:: Extracted information ::

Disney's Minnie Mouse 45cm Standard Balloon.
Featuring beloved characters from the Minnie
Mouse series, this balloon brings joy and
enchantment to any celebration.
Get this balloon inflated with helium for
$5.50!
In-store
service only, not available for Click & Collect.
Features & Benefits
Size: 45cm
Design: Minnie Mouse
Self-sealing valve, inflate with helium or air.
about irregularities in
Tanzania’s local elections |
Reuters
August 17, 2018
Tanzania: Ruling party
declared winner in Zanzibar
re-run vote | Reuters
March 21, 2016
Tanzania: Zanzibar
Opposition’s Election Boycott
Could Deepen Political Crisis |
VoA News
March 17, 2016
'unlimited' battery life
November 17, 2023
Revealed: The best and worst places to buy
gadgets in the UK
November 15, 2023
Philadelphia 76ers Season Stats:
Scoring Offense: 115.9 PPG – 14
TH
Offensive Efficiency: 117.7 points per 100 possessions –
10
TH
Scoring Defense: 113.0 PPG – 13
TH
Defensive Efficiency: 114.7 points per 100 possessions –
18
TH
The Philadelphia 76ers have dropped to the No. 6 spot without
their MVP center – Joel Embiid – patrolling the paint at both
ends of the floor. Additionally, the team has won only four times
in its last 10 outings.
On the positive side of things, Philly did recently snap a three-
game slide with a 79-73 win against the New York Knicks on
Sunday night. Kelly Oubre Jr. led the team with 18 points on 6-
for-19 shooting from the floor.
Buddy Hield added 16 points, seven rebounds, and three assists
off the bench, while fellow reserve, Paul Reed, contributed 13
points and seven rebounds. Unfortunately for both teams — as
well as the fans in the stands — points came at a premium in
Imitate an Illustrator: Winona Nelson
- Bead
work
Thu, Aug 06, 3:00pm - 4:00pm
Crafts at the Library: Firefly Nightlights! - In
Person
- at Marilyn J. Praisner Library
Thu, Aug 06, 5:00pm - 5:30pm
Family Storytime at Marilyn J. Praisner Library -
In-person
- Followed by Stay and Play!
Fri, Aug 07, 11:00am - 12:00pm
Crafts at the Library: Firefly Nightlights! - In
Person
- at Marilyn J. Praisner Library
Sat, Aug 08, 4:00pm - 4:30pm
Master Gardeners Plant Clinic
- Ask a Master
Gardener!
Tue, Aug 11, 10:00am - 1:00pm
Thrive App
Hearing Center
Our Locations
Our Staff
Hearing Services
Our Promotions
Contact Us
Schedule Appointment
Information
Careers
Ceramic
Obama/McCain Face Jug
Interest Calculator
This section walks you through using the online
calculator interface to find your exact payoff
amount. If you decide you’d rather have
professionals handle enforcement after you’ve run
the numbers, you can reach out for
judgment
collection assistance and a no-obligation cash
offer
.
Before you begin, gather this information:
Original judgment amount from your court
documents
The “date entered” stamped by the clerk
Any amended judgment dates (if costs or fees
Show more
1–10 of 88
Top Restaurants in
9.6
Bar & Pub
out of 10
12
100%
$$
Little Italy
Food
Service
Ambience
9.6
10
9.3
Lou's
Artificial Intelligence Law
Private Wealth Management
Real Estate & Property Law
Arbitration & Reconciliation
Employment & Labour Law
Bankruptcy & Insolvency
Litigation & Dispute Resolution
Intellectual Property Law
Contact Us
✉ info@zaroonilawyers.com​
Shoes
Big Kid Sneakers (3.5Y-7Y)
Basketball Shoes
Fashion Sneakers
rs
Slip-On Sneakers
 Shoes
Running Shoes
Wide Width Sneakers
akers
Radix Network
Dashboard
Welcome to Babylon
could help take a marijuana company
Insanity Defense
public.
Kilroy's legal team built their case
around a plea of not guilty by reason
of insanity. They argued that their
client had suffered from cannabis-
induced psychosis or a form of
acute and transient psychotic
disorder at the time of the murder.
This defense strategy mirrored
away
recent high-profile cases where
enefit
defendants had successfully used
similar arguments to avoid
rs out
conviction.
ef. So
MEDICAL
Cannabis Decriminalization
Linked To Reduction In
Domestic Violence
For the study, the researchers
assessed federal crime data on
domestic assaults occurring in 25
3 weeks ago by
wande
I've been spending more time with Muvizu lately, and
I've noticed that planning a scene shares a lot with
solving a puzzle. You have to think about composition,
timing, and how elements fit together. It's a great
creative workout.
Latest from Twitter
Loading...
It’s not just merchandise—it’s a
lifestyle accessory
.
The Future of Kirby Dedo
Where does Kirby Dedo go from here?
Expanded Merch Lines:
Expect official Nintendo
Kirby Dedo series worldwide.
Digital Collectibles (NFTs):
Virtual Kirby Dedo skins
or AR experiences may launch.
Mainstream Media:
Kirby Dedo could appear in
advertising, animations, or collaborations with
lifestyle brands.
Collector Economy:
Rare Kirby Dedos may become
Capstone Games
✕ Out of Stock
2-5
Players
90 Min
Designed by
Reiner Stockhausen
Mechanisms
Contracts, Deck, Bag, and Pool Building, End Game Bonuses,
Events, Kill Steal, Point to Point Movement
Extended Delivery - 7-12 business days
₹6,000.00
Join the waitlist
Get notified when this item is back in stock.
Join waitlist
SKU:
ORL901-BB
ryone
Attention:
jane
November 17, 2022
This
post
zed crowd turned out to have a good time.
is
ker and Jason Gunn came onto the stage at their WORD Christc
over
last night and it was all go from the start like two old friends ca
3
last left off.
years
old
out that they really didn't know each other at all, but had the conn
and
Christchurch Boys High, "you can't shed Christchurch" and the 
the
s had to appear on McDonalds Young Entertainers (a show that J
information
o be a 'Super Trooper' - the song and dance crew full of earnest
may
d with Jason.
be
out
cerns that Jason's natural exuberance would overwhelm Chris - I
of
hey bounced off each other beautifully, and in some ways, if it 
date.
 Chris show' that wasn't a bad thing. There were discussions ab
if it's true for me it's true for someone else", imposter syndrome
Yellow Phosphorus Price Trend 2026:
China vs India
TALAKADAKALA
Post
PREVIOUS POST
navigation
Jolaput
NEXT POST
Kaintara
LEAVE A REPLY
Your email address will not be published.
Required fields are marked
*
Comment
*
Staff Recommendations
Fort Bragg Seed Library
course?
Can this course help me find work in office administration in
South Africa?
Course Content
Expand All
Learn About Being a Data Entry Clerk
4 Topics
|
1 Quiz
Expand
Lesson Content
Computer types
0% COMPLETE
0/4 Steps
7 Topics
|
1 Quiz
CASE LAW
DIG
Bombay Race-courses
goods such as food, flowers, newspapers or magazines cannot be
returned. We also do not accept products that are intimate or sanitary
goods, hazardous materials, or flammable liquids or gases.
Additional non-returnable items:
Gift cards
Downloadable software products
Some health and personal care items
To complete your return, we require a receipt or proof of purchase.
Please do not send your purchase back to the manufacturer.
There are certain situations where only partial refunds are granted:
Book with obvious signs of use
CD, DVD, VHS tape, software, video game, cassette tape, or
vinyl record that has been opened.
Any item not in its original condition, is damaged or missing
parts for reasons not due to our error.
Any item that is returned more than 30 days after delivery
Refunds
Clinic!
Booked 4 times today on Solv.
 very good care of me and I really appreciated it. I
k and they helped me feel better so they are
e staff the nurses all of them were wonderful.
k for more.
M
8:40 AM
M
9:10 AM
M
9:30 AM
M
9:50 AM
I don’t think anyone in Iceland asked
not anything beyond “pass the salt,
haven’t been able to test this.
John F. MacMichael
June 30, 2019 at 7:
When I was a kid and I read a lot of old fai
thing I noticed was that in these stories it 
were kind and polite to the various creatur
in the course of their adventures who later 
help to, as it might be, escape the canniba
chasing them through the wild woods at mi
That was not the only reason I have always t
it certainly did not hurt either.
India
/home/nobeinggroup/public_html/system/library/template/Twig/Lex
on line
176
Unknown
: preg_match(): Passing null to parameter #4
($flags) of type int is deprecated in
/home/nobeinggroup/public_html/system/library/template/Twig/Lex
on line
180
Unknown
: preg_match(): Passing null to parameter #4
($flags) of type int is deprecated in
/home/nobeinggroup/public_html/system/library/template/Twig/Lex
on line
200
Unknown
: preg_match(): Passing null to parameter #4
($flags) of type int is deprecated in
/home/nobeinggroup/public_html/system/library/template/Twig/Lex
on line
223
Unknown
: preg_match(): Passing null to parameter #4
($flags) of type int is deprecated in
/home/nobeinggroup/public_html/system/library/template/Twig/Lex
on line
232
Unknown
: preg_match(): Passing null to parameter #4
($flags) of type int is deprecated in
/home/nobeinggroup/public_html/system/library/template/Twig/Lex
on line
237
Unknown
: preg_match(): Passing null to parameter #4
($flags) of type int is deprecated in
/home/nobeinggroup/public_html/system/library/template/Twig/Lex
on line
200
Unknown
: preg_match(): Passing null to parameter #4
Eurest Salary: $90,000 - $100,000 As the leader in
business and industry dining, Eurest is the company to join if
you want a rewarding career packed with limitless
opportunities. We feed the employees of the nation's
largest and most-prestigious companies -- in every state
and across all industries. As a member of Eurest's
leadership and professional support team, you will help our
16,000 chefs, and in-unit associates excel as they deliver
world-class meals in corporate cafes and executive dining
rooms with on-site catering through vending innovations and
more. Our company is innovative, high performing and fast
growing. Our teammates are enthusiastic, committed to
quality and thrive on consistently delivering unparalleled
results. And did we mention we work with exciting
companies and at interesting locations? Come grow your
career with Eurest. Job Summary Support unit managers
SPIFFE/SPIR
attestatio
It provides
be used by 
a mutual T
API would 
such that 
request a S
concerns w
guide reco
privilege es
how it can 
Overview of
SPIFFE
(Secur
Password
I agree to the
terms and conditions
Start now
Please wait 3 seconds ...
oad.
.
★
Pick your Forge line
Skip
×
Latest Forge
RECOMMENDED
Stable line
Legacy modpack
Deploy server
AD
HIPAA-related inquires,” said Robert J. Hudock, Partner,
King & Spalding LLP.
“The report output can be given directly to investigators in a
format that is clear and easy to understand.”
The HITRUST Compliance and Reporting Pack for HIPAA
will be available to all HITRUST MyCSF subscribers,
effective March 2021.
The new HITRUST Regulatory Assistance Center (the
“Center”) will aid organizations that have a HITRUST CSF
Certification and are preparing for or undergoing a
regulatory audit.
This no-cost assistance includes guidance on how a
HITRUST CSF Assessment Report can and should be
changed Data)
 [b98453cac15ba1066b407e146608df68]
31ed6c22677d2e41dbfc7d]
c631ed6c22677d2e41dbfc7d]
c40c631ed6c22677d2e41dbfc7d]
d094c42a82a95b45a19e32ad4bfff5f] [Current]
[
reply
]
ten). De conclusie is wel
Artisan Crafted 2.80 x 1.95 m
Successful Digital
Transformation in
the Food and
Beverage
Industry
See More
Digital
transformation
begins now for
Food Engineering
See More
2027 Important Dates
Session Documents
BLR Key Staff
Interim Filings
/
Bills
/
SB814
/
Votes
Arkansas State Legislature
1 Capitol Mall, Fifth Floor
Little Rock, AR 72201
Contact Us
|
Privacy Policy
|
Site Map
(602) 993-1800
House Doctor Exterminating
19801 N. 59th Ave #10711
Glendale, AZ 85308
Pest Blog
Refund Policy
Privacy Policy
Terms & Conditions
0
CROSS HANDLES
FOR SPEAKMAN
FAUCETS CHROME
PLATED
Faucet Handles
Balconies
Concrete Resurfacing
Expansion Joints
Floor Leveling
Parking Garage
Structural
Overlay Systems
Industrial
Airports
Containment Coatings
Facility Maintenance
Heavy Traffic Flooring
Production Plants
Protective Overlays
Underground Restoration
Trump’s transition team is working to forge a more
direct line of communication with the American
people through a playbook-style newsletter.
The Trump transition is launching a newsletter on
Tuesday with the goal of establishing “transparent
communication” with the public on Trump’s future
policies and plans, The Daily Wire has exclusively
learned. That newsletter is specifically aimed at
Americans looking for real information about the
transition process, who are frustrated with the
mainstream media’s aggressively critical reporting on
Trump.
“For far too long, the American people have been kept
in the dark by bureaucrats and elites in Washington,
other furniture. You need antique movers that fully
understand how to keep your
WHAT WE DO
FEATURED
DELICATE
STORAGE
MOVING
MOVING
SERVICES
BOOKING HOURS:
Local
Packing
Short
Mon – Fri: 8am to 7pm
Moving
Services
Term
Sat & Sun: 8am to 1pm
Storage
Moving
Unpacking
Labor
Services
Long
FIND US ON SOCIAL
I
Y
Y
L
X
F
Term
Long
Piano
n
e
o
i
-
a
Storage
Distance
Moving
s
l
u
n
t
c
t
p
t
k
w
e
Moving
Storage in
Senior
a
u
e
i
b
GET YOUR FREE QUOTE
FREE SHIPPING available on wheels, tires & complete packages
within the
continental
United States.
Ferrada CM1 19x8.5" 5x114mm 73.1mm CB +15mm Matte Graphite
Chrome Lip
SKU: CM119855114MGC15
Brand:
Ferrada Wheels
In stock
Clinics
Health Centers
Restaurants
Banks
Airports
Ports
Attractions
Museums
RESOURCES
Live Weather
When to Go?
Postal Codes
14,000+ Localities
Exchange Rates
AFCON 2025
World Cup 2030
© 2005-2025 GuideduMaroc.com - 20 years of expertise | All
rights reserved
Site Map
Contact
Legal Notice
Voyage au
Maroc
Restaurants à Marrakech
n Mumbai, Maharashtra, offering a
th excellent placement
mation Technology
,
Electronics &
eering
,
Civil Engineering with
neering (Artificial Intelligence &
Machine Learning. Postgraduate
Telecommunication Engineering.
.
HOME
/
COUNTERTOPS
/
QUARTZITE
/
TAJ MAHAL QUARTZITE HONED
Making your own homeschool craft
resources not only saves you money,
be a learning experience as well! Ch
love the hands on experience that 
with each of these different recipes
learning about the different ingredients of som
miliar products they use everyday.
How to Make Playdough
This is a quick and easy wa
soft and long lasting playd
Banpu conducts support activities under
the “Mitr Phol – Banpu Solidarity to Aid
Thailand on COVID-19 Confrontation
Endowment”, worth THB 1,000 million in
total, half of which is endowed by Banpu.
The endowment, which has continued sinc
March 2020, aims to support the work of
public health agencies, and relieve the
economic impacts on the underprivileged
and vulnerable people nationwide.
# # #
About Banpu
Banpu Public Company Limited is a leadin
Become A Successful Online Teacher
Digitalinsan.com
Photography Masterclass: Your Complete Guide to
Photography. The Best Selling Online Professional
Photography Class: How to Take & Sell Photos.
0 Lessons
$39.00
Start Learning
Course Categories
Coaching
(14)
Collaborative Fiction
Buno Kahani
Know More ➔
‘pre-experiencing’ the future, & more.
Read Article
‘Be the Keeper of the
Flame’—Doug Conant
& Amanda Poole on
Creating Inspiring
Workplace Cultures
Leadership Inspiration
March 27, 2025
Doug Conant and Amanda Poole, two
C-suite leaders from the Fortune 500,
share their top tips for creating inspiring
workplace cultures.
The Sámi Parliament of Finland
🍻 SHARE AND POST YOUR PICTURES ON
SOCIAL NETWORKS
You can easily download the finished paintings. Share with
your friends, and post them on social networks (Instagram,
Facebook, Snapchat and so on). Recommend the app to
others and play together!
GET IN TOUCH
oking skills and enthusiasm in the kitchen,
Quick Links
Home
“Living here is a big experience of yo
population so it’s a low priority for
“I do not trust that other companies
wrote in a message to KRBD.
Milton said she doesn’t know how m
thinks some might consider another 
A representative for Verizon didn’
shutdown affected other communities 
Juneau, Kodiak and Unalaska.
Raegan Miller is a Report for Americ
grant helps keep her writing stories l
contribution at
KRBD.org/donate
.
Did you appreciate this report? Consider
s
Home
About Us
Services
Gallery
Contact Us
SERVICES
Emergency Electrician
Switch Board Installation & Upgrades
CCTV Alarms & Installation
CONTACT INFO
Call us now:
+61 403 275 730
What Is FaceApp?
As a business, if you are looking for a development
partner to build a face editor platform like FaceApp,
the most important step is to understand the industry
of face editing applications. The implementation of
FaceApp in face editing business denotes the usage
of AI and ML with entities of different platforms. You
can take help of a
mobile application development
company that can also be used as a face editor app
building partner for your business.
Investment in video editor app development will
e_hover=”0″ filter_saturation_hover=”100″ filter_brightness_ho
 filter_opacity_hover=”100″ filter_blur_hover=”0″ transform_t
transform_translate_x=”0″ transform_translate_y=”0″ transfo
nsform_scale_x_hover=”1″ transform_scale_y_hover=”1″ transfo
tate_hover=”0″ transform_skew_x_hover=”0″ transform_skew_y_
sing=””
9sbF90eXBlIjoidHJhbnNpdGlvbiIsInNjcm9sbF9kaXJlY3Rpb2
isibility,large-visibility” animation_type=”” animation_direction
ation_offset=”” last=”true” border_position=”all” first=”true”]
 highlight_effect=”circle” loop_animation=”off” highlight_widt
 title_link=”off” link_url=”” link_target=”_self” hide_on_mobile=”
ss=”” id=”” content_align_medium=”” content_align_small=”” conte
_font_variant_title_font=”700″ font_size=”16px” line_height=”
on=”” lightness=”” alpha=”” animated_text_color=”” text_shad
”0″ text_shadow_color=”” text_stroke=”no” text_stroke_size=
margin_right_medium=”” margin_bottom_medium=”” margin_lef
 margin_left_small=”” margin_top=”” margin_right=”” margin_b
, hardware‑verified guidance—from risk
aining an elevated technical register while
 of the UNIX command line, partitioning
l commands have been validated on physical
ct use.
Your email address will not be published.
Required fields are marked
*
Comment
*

:::

## Task description
With the first line being the one containing "Linked To Reduction In" and the last line the one containing "It’s not just merchandise—it’s a", transcribe exactly the lines above that fall in that range.

## The answer
Linked To Reduction In
Domestic Violence
For the study, the researchers
assessed federal crime data on
domestic assaults occurring in 25
3 weeks ago by
wande
I've been spending more time with Muvizu lately, and
I've noticed that planning a scene shares a lot with
solving a puzzle. You have to think about composition,
timing, and how elements fit together. It's a great
creative workout.
Latest from Twitter
Loading...
It’s not just merchandise—it’s a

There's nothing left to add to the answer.